South Africa metal workers begin indefinite strike

October 5, 2021
| Report Focus News
by

South Africa’s biggest engineering metalworkers union on Tuesday launched an indefinite strike seeking pay raises that threatens to choke supplies of parts to make new cars and accessories, industry and union officials said.

With around 155,000 members organised in the sector, the National Union of Metalworkers of South Africa (NUMSA has called for a total shutdown of the country’s engineering industry after wage hike talks with employer bodies became deadlocked and arbitration failed.

“We are left with no choice but to strike and to withhold our labour indefinitely until the bosses give into our just demands,” NUMSA said in a statement.

The union, which planned a series of marches and rallies across the country on Tuesday, had sought an 8% across-the-board wage rise in the first year of a pay deal, and an increase equal to the rate of inflation plus 2% for the following two years. Headline consumer price inflation in Africa’s most industrialised country rose to 4.9% year on year in August.

But industry body Steel and Engineering Industries Federation of Southern Africa (SEIFSA) has offered a 4.4% hike for 2021, inflation plus 0.5% in 2022 and inflation plus 1% in the third year.

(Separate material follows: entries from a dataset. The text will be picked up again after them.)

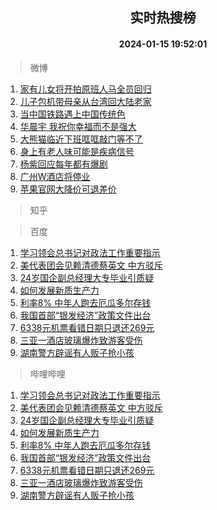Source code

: <div align="center"><h2>实时热搜榜</h2><h4>2024-01-15 19:52:01</h4></div>

> 微博  

1. [家有儿女将开拍原班人马全员回归](https://s.weibo.com/weibo?q=%23%E5%AE%B6%E6%9C%89%E5%84%BF%E5%A5%B3%E5%B0%86%E5%BC%80%E6%8B%8D%E5%8E%9F%E7%8F%AD%E4%BA%BA%E9%A9%AC%E5%85%A8%E5%91%98%E5%9B%9E%E5%BD%92%23&t=31&band_rank=1&Refer=top)<br />
2. [儿子包机带母亲从台湾回大陆老家](https://s.weibo.com/weibo?q=%23%E5%84%BF%E5%AD%90%E5%8C%85%E6%9C%BA%E5%B8%A6%E6%AF%8D%E4%BA%B2%E4%BB%8E%E5%8F%B0%E6%B9%BE%E5%9B%9E%E5%A4%A7%E9%99%86%E8%80%81%E5%AE%B6%23&t=31&band_rank=2&Refer=top)<br />
3. [当中国铁路遇上中国传统色](https://s.weibo.com/weibo?q=%23%E5%BD%93%E4%B8%AD%E5%9B%BD%E9%93%81%E8%B7%AF%E9%81%87%E4%B8%8A%E4%B8%AD%E5%9B%BD%E4%BC%A0%E7%BB%9F%E8%89%B2%23&t=31&band_rank=3&Refer=top)<br />
4. [华晨宇 我祝你幸福而不是强大](https://s.weibo.com/weibo?q=%E5%8D%8E%E6%99%A8%E5%AE%87%20%E6%88%91%E7%A5%9D%E4%BD%A0%E5%B9%B8%E7%A6%8F%E8%80%8C%E4%B8%8D%E6%98%AF%E5%BC%BA%E5%A4%A7&t=31&band_rank=4&Refer=top)<br />
5. [大熊猫临近下班哐哐敲门等不了](https://s.weibo.com/weibo?q=%23%E5%A4%A7%E7%86%8A%E7%8C%AB%E4%B8%B4%E8%BF%91%E4%B8%8B%E7%8F%AD%E5%93%90%E5%93%90%E6%95%B2%E9%97%A8%E7%AD%89%E4%B8%8D%E4%BA%86%23&t=31&band_rank=5&Refer=top)<br />
6. [身上有老人味可能是疾病信号](https://s.weibo.com/weibo?q=%23%E8%BA%AB%E4%B8%8A%E6%9C%89%E8%80%81%E4%BA%BA%E5%91%B3%E5%8F%AF%E8%83%BD%E6%98%AF%E7%96%BE%E7%97%85%E4%BF%A1%E5%8F%B7%23&t=31&band_rank=6&Refer=top)<br />
7. [杨紫回应每年都有爆剧](https://s.weibo.com/weibo?q=%23%E6%9D%A8%E7%B4%AB%E5%9B%9E%E5%BA%94%E6%AF%8F%E5%B9%B4%E9%83%BD%E6%9C%89%E7%88%86%E5%89%A7%23&t=31&band_rank=7&Refer=top)<br />
8. [广州W酒店将停业](https://s.weibo.com/weibo?q=%23%E5%B9%BF%E5%B7%9EW%E9%85%92%E5%BA%97%E5%B0%86%E5%81%9C%E4%B8%9A%23&t=31&band_rank=8&Refer=top)<br />
9. [苹果官网大降价可退差价](https://s.weibo.com/weibo?q=%23%E8%8B%B9%E6%9E%9C%E5%AE%98%E7%BD%91%E5%A4%A7%E9%99%8D%E4%BB%B7%E5%8F%AF%E9%80%80%E5%B7%AE%E4%BB%B7%23&t=31&band_rank=9&Refer=top)<br />

> 知乎  


> 百度  

1. [学习领会总书记对政法工作重要指示](https://www.baidu.com/s?wd=%E5%AD%A6%E4%B9%A0%E9%A2%86%E4%BC%9A%E6%80%BB%E4%B9%A6%E8%AE%B0%E5%AF%B9%E6%94%BF%E6%B3%95%E5%B7%A5%E4%BD%9C%E9%87%8D%E8%A6%81%E6%8C%87%E7%A4%BA&sa=fyb_news&rsv_dl=fyb_news)<br />
2. [美代表团会见赖清德蔡英文 中方驳斥](https://www.baidu.com/s?wd=%E7%BE%8E%E4%BB%A3%E8%A1%A8%E5%9B%A2%E4%BC%9A%E8%A7%81%E8%B5%96%E6%B8%85%E5%BE%B7%E8%94%A1%E8%8B%B1%E6%96%87+%E4%B8%AD%E6%96%B9%E9%A9%B3%E6%96%A5&sa=fyb_news&rsv_dl=fyb_news)<br />
3. [24岁国企副总经理大专毕业引质疑](https://www.baidu.com/s?wd=24%E5%B2%81%E5%9B%BD%E4%BC%81%E5%89%AF%E6%80%BB%E7%BB%8F%E7%90%86%E5%A4%A7%E4%B8%93%E6%AF%95%E4%B8%9A%E5%BC%95%E8%B4%A8%E7%96%91&sa=fyb_news&rsv_dl=fyb_news)<br />
4. [如何发展新质生产力](https://www.baidu.com/s?wd=%E5%A6%82%E4%BD%95%E5%8F%91%E5%B1%95%E6%96%B0%E8%B4%A8%E7%94%9F%E4%BA%A7%E5%8A%9B&sa=fyb_news&rsv_dl=fyb_news)<br />
5. [利率8% 中年人跑去厄瓜多尔存钱](https://www.baidu.com/s?wd=%E5%88%A9%E7%8E%878%25+%E4%B8%AD%E5%B9%B4%E4%BA%BA%E8%B7%91%E5%8E%BB%E5%8E%84%E7%93%9C%E5%A4%9A%E5%B0%94%E5%AD%98%E9%92%B1&sa=fyb_news&rsv_dl=fyb_news)<br />
6. [我国首部“银发经济”政策文件出台](https://www.baidu.com/s?wd=%E6%88%91%E5%9B%BD%E9%A6%96%E9%83%A8%E2%80%9C%E9%93%B6%E5%8F%91%E7%BB%8F%E6%B5%8E%E2%80%9D%E6%94%BF%E7%AD%96%E6%96%87%E4%BB%B6%E5%87%BA%E5%8F%B0&sa=fyb_news&rsv_dl=fyb_news)<br />
7. [6338元机票看错日期只退还269元](https://www.baidu.com/s?wd=6338%E5%85%83%E6%9C%BA%E7%A5%A8%E7%9C%8B%E9%94%99%E6%97%A5%E6%9C%9F%E5%8F%AA%E9%80%80%E8%BF%98269%E5%85%83&sa=fyb_news&rsv_dl=fyb_news)<br />
8. [三亚一酒店玻璃爆炸致游客受伤](https://www.baidu.com/s?wd=%E4%B8%89%E4%BA%9A%E4%B8%80%E9%85%92%E5%BA%97%E7%8E%BB%E7%92%83%E7%88%86%E7%82%B8%E8%87%B4%E6%B8%B8%E5%AE%A2%E5%8F%97%E4%BC%A4&sa=fyb_news&rsv_dl=fyb_news)<br />
9. [湖南警方辟谣有人贩子抢小孩](https://www.baidu.com/s?wd=%E6%B9%96%E5%8D%97%E8%AD%A6%E6%96%B9%E8%BE%9F%E8%B0%A3%E6%9C%89%E4%BA%BA%E8%B4%A9%E5%AD%90%E6%8A%A2%E5%B0%8F%E5%AD%A9&sa=fyb_news&rsv_dl=fyb_news)<br />

> 哔哩哔哩  

1. [学习领会总书记对政法工作重要指示](https://www.baidu.com/s?wd=%E5%AD%A6%E4%B9%A0%E9%A2%86%E4%BC%9A%E6%80%BB%E4%B9%A6%E8%AE%B0%E5%AF%B9%E6%94%BF%E6%B3%95%E5%B7%A5%E4%BD%9C%E9%87%8D%E8%A6%81%E6%8C%87%E7%A4%BA&sa=fyb_news&rsv_dl=fyb_news)<br />
2. [美代表团会见赖清德蔡英文 中方驳斥](https://www.baidu.com/s?wd=%E7%BE%8E%E4%BB%A3%E8%A1%A8%E5%9B%A2%E4%BC%9A%E8%A7%81%E8%B5%96%E6%B8%85%E5%BE%B7%E8%94%A1%E8%8B%B1%E6%96%87+%E4%B8%AD%E6%96%B9%E9%A9%B3%E6%96%A5&sa=fyb_news&rsv_dl=fyb_news)<br />
3. [24岁国企副总经理大专毕业引质疑](https://www.baidu.com/s?wd=24%E5%B2%81%E5%9B%BD%E4%BC%81%E5%89%AF%E6%80%BB%E7%BB%8F%E7%90%86%E5%A4%A7%E4%B8%93%E6%AF%95%E4%B8%9A%E5%BC%95%E8%B4%A8%E7%96%91&sa=fyb_news&rsv_dl=fyb_news)<br />
4. [如何发展新质生产力](https://www.baidu.com/s?wd=%E5%A6%82%E4%BD%95%E5%8F%91%E5%B1%95%E6%96%B0%E8%B4%A8%E7%94%9F%E4%BA%A7%E5%8A%9B&sa=fyb_news&rsv_dl=fyb_news)<br />
5. [利率8% 中年人跑去厄瓜多尔存钱](https://www.baidu.com/s?wd=%E5%88%A9%E7%8E%878%25+%E4%B8%AD%E5%B9%B4%E4%BA%BA%E8%B7%91%E5%8E%BB%E5%8E%84%E7%93%9C%E5%A4%9A%E5%B0%94%E5%AD%98%E9%92%B1&sa=fyb_news&rsv_dl=fyb_news)<br />
6. [我国首部“银发经济”政策文件出台](https://www.baidu.com/s?wd=%E6%88%91%E5%9B%BD%E9%A6%96%E9%83%A8%E2%80%9C%E9%93%B6%E5%8F%91%E7%BB%8F%E6%B5%8E%E2%80%9D%E6%94%BF%E7%AD%96%E6%96%87%E4%BB%B6%E5%87%BA%E5%8F%B0&sa=fyb_news&rsv_dl=fyb_news)<br />
7. [6338元机票看错日期只退还269元](https://www.baidu.com/s?wd=6338%E5%85%83%E6%9C%BA%E7%A5%A8%E7%9C%8B%E9%94%99%E6%97%A5%E6%9C%9F%E5%8F%AA%E9%80%80%E8%BF%98269%E5%85%83&sa=fyb_news&rsv_dl=fyb_news)<br />
8. [三亚一酒店玻璃爆炸致游客受伤](https://www.baidu.com/s?wd=%E4%B8%89%E4%BA%9A%E4%B8%80%E9%85%92%E5%BA%97%E7%8E%BB%E7%92%83%E7%88%86%E7%82%B8%E8%87%B4%E6%B8%B8%E5%AE%A2%E5%8F%97%E4%BC%A4&sa=fyb_news&rsv_dl=fyb_news)<br />
9. [湖南警方辟谣有人贩子抢小孩](https://www.baidu.com/s?wd=%E6%B9%96%E5%8D%97%E8%AD%A6%E6%96%B9%E8%BE%9F%E8%B0%A3%E6%9C%89%E4%BA%BA%E8%B4%A9%E5%AD%90%E6%8A%A2%E5%B0%8F%E5%AD%A9&sa=fyb_news&rsv_dl=fyb_news)<br />
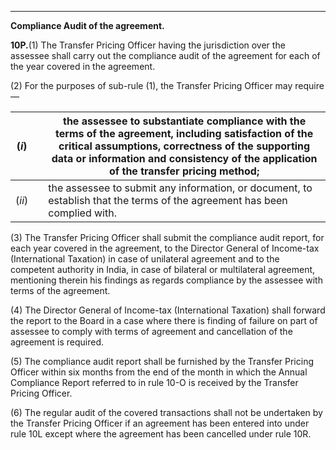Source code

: ****

**Compliance Audit of the agreement.**

**10P.**(1) The Transfer Pricing Officer having the jurisdiction over the assessee shall carry out the compliance audit of the agreement for each of the year covered in the agreement.

(2) For the purposes of sub-rule (1), the Transfer Pricing Officer may require—

(_i_)|  |  the assessee to substantiate compliance with the terms of the agreement, including satisfaction of the critical assumptions, correctness of the supporting data or information and consistency of the application of the transfer pricing method;  
---|---|---  
(_ii_)|  |  the assessee to submit any information, or document, to establish that the terms of the agreement has been complied with.  
  
(3) The Transfer Pricing Officer shall submit the compliance audit report, for each year covered in the agreement, to the Director General of Income-tax (International Taxation) in case of unilateral agreement and to the competent authority in India, in case of bilateral or multilateral agreement, mentioning therein his findings as regards compliance by the assessee with terms of the agreement.

(4) The Director General of Income-tax (International Taxation) shall forward the report to the Board in a case where there is finding of failure on part of assessee to comply with terms of agreement and cancellation of the agreement is required.

(5) The compliance audit report shall be furnished by the Transfer Pricing Officer within six months from the end of the month in which the Annual Compliance Report referred to in rule 10-O is received by the Transfer Pricing Officer.

(6) The regular audit of the covered transactions shall not be undertaken by the Transfer Pricing Officer if an agreement has been entered into under rule 10L except where the agreement has been cancelled under rule 10R.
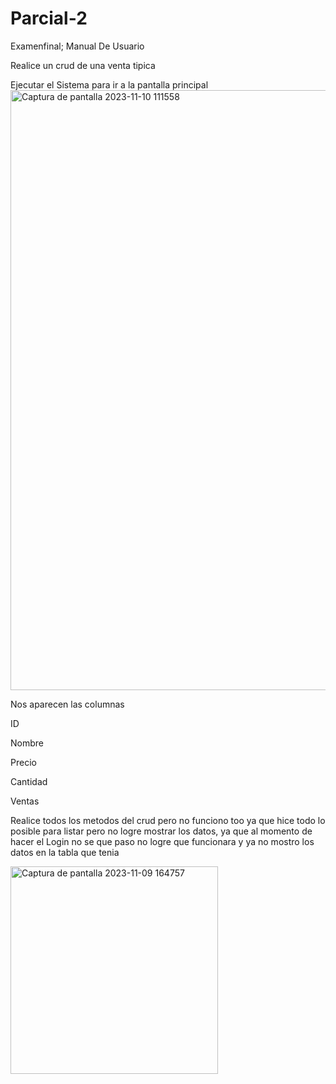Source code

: # Parcial-2
Examenfinal;
Manual De Usuario

Realice un crud de una venta tipica 

Ejecutar el Sistema
para ir a la pantalla principal
 <img width="960" alt="Captura de pantalla 2023-11-10 111558" src="https://github.com/Joselyn-Cutzal/Parcial-2/assets/145822140/d50662ab-8d66-43a1-b1f8-167d747aca00">

 Nos aparecen las columnas 

 ID

 Nombre

 Precio

 Cantidad 

 Ventas

 Realice todos los metodos del crud pero no funciono too ya que
 hice todo lo posible para listar pero no logre mostrar los datos,
 ya que al momento de hacer el Login  no se que paso no logre que funcionara y ya no mostro los datos en la tabla que tenia
 
 <img width="332" alt="Captura de pantalla 2023-11-09 164757" src="https://github.com/Joselyn-Cutzal/Parcial-2/assets/145822140/8818afdc-ef3e-47cc-baba-f4edbccca98c">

“We urge parties to speedily resolve the impasse and prevent long-term damage and possible line stoppages to vehicles being assembled in SA and abroad,” Renai Moothilal, executive director at the National Association of Automotive Component and Allied Manufacturers (NAACAM), told Reuters.

Pummelled during the COVID-19 pandemic, South Africa’s export-focussed automotive sector has seven major car brands including Ford, BMW and Nissan with local plants that assembled 631,983 vehicles in 2019.

“If it’s a prolonged strike of more than one week then it’s definitely going to start having an impact on some of the supply elements and that’s when disruptions can take place,” said Mark Roberts, a lead convenor at the Retail Motor Industry Association.